In a letter to Stephen Spender, W.H. Auden, who had married Thomas Mann’s daughter Erika sight unseen in order to provide her with a British passport, wrote: ‘Who’s the most boring German writer? My father-in-law.’ This is clearly not a sentiment shared by Colm Tóibín, who has brought out a fictionalised biography of the Nobel prize-winning novelist.
Unlike The Master, Tóibín’s 2004 novel about Henry James, which confined itself to a four-year period when the protagonist was in his mid-fifties, The Magician covers almost the whole of Mann’s life, from his boyhood in Lübeck, which inspired his first and arguably finest novel, Buddenbrooks, to his death in Zurich at the age of 80.
Thomas Mann was terrified that his diaries would be unearthed by the Nazis and his reputation destroyed
‘The magician’ was a sobriquet bestowed on Mann by his children, who then spent much of their lives seeking to escape his spell. Outside of the House of Atreus, it would be hard to find a family more touched by tragedy. Both of Mann’s sisters and his despised sister-in-law committed suicide, as did his oldest and youngest sons (the latter after Thomas’s death and beyond the scope of this novel), while one of his sons-in-law drowned during the second world war when the ship taking him to Canada was torpedoed.

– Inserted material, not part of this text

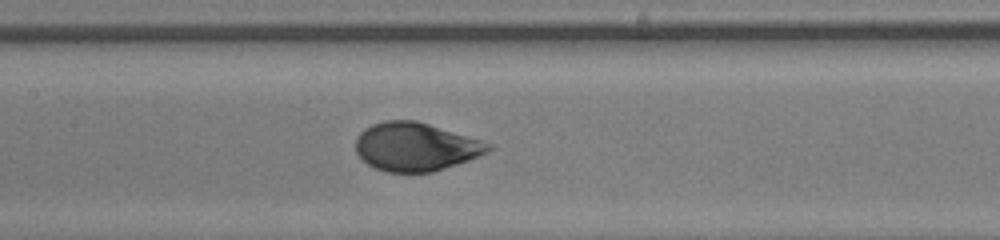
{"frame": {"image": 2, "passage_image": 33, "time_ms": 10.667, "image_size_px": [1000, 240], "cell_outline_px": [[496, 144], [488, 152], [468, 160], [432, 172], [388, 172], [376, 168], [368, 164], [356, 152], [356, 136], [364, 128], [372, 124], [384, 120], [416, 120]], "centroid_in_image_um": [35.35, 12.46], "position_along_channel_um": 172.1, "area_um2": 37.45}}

With material as rich as this it is no surprise that Tóibín sticks scrupulously to the documented accounts of Mann’s life, expertly weaving together details from his autobiographical writings and his own and others’ letters and diaries. Tóibín’s great achievement is his imagining of Mann’s interior life in all its intellectual achievement and emotional muddle.
The defining event of Mann’s middle years was the rise of Nazism, which forced him into exile, first in Switzerland and then in America.